What I want to do: Have all my image volumes (in .nii.gz) split into k-folds to run several trainings on those folds. The transforms for data augmentation (train_transforms) should only be applied to the training data in each fold. Right now, also the validation data gets augmented.
I used several tutorials for this, but these tutorials always used to download MNIST data, where you just toggle the “train”-argument to True for training data, and False for validation data. I assume, my problem lies in coping with these tutorials, but using a custom dataset.
My Code:
First, I define my dataset and the transforms in an extra dataset.py script:
def prepare(data_dir):
# Collect images and labels
images = glob(os.path.join(data_dir, 'images', '*.nii.gz'))

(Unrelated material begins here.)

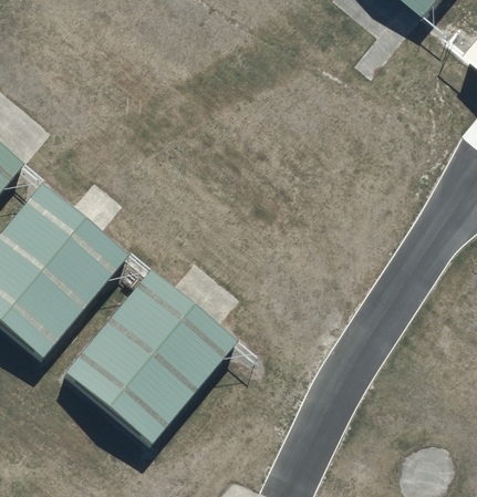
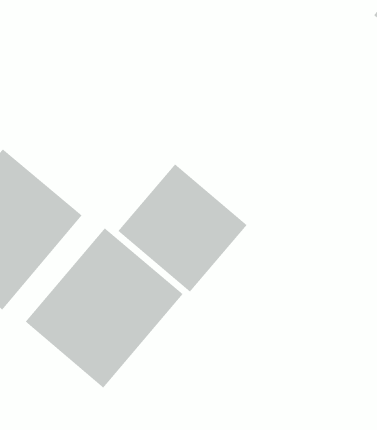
building: none -> [118,163,248,293]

labels = glob(os.path.join(data_dir, 'labels', '*.nii.gz'))
# Split into {test_size} % validation set
train_images, valid_images, train_labels, valid_labels = train_test_split(images,
labels,
test_size=0.2,
shuffle=False)
# Combine images and labels into dictionaries
train_files = [{'image': image_name, 'label': label_name} for image_name, label_name in zip(train_images, train_labels)]

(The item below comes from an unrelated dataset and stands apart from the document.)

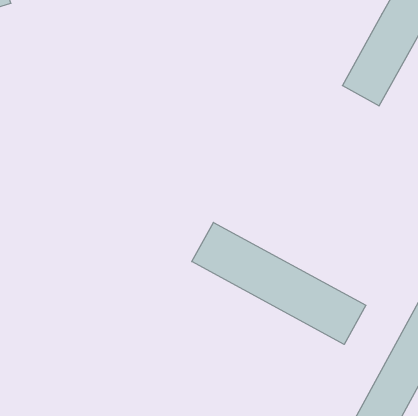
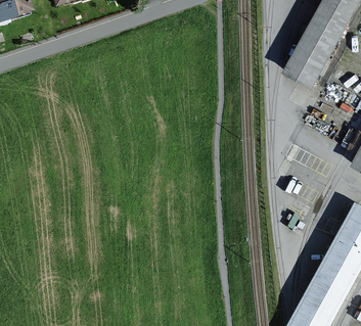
building: [192,222,366,344] -> none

valid_files = [{'image': image_name, 'label': label_name} for image_name, label_name in zip(valid_images, valid_labels)]
# set deterministic training for reproducibility
set_determinism(seed=0)
# Define the data transforms and augmentations (random rotation and flips)
train_transforms = Compose(
[
LoadImaged(keys=['image', 'label']),
AddChanneld(keys=['image', 'label']), # Add a channel as 1st element
RandAffined(
keys=['image', 'label'],
mode=('bilinear', 'nearest'),
prob=0.5,
rotate_range=(0.174533, 0.174533), # +-10° in radians
shear_range=(0.2, 0.5)
),
RandFlipd(keys=["image", "label"],
prob=0.5,
spatial_axis=(0, 1)
),
RandRotate90d(keys=["image", "label"],
prob=0.5,
max_k=1,
spatial_axes=(0, 1)
),
ToTensord(keys=['image', 'label'])
]
)
valid_transforms = Compose(
[
LoadImaged(keys=['image', 'label']),
AddChanneld(keys=['image', 'label']),
ToTensord(keys=['image', 'label'])
]
)
# Create DataLoader objects, either using cached or non-cached Datasets
train_ds = CacheDataset(data=train_files, transform=train_transforms,cache_rate=1.0)

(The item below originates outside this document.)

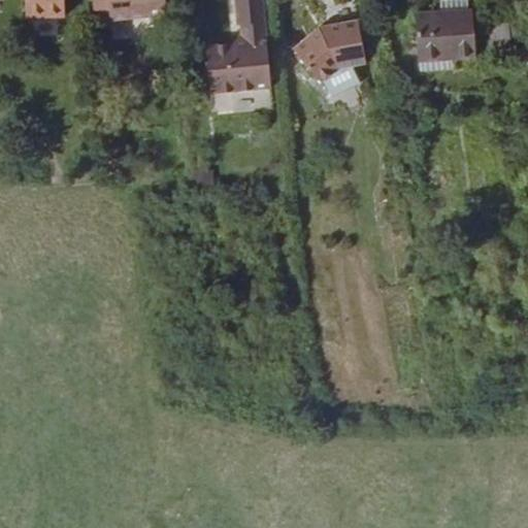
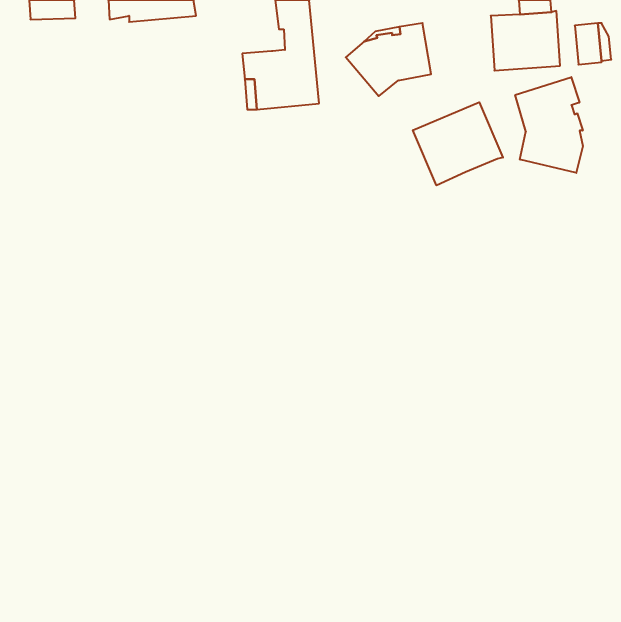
building: none -> [515,77,583,173]
building: none -> [413,102,503,185]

valid_ds = CacheDataset(data=valid_files, transform=valid_transforms,cache_rate=1.0)
dataset = ConcatDataset([train_ds, valid_ds])
return dataset
Next, in my training script, I configure my k-fold cross validation and fetch my dataset:
from sklearn.model_selection import KFold
# ------------------------K-Fold cross validation----------------------------
# Configure k-fold cross validation
kfolds = 5
kfold = KFold(n_splits=kfolds, shuffle=True, random_state=42)
results = {} # For fold results
dataset = prepare(input)
Then, I start a loop over the dataset, using the kfolds.split function. In this loop, random subsets are being generated from the dataset, and the dataloaders are being initialized:
for fold, (train_ids, valid_ids) in enumerate(kfold.split(dataset)):
MODULE_LOGGER.info(f"Running fold {fold+1}/{kfolds}")
# Sample elements randomly from a given list of ids, no replacement.
train_subsampler = torch.utils.data.SubsetRandomSampler(train_ids)
valid_subsampler = torch.utils.data.SubsetRandomSampler(valid_ids)
# Define data loaders for training and validation data in this fold
train_loader = torch.utils.data.DataLoader(
dataset, batch_size=batch_size, sampler=train_subsampler
)
valid_loader = torch.utils.data.DataLoader(
dataset, batch_size=1, sampler=valid_subsampler
)
# Avoid weight leakage by reseting weights for each fold
model.apply(utils.reset_weights)
# ---------------------------------------------------------------------------
# ------------------------------Training Loop--------------------------------
# Start typical Pytorch training Loop....
I am strongly assuming, that my problem lies in the prepare function, where I concatenate the train and validation datasets after splitting into one (which kinda makes the split using sklearn’s train_test_split obsolete). However, I struggle with how to perform the loop over the k-fold, without using a concatenated dataset.
Another thing I noticed: I assume, the dataloaders are being initialized only once, at the beginning of my runtime (I can see progress bars, loading the data). I saw a tutorial from MONAI, where several dataloaders where initialized, depening on the amount of k-folds.
I am confused, on how to run the k-fold CV on a custom dataset, using a typical PyTorch training.
Thanks!